The project will benefit the poorest households in all regions of Ghana by: providing cash transfers to 350,000 households through the Livelihood Empowerment Against Poverty (LEAP) reaching 1.5 million individuals; reaching 60,000 beneficiaries through the Labor-Intensive Public Works (LIPW) program; and supporting 35,000 beneficiaries through productive inclusion activities to enhance the income-generating potential of the poor and vulnerable.

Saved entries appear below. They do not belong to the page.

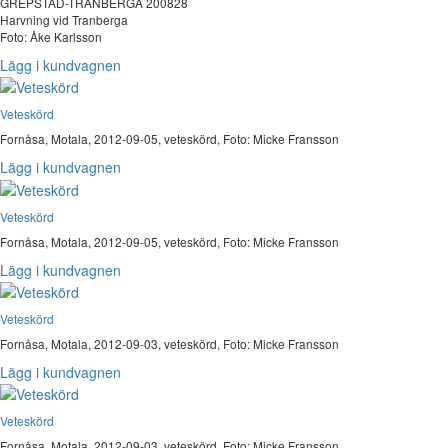
GREPSTAD-TRANBERGA 200828
Harvning vid Tranberga
Foto: Åke Karlsson
Lägg i kundvagnen
Veteskörd
Fornåsa, Motala, 2012-09-05, veteskörd, Foto: Micke Fransson
Lägg i kundvagnen
Veteskörd
Fornåsa, Motala, 2012-09-05, veteskörd, Foto: Micke Fransson
Lägg i kundvagnen
Veteskörd
Fornåsa, Motala, 2012-09-03, veteskörd, Foto: Micke Fransson
Lägg i kundvagnen
Veteskörd
Fornåsa, Motala, 2012-09-03, veteskörd, Foto: Micke Fransson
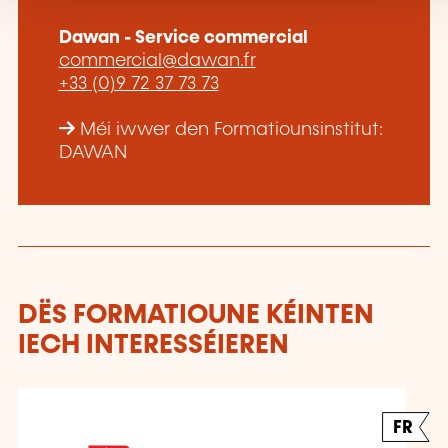
Dawan - Service commercial
commercial@dawan.fr
+33 (0)9 72 37 73 73
Méi iwwer den Formatiounsinstitut:
DAWAN
DËS FORMATIOUNE KÉINTEN
IECH INTERESSÉIEREN
FR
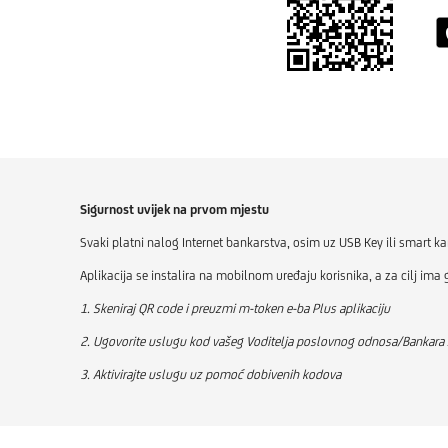
Sigurnost uvijek na prvom mjestu
Svaki platni nalog Internet bankarstva, osim uz USB Key ili smart ka
Aplikacija se instalira na mobilnom uređaju korisnika, a za cilj im
1. Skeniraj QR code i preuzmi m-token e-ba Plus aplikaciju
2. Ugovorite uslugu kod vašeg Voditelja poslovnog odnosa/Bankara
3. Aktivirajte uslugu uz pomoć dobivenih kodova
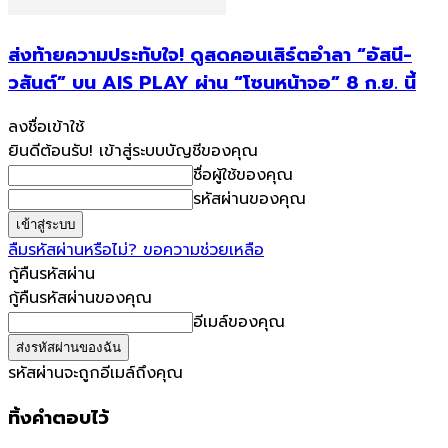
ส่งท้ายความประทับใจ! ดูสดคอนเสิร์ตอำลา “อัสนี-
วสันต์” บน AIS PLAY ผ่าน “โซนหน้าจอ” 8 ก.ย. นี้
ลงชื่อเข้าใช้
ยินดีต้อนรับ! เข้าสู่ระบบบัญชีของคุณ
ชื่อผู้ใช้ของคุณ
รหัสผ่านของคุณ
ลืมรหัสผ่านหรือไม่? ขอความช่วยเหลือ
กู้คืนรหัสผ่าน
กู้คืนรหัสผ่านของคุณ
อีเมล์ของคุณ
รหัสผ่านจะถูกอีเมล์ถึงคุณ
ทิ้งคำตอบไว้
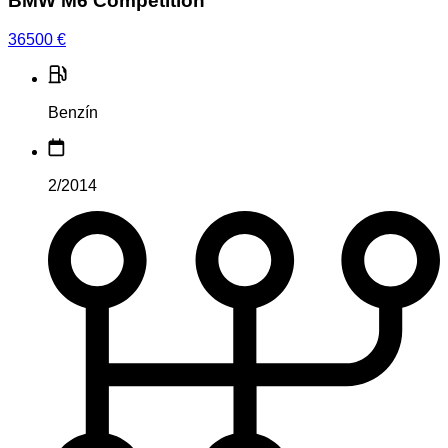
BMW M6 Competition
36500
€
Benzín
2/2014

“The project will build on efforts of existing social protection projects by expanding coverage of social protection programs to strengthen performance and impact. Based on lessons from the COVID-19 pandemic and the need to provide more comprehensive support for the urban poor”, said, Iffath Sharif, World Bank Social Protection and Jobs Global Practice Manager for Western and Central Africa.
GPSNP 2 will extend coverage into urban communities to help tackle pockets of high poverty and vulnerability that exist in these communities. It will also scale up the provision of information, communication, and engagement services to safety net program beneficiaries in relation to education, health, financial well-being, gender, and social inclusion.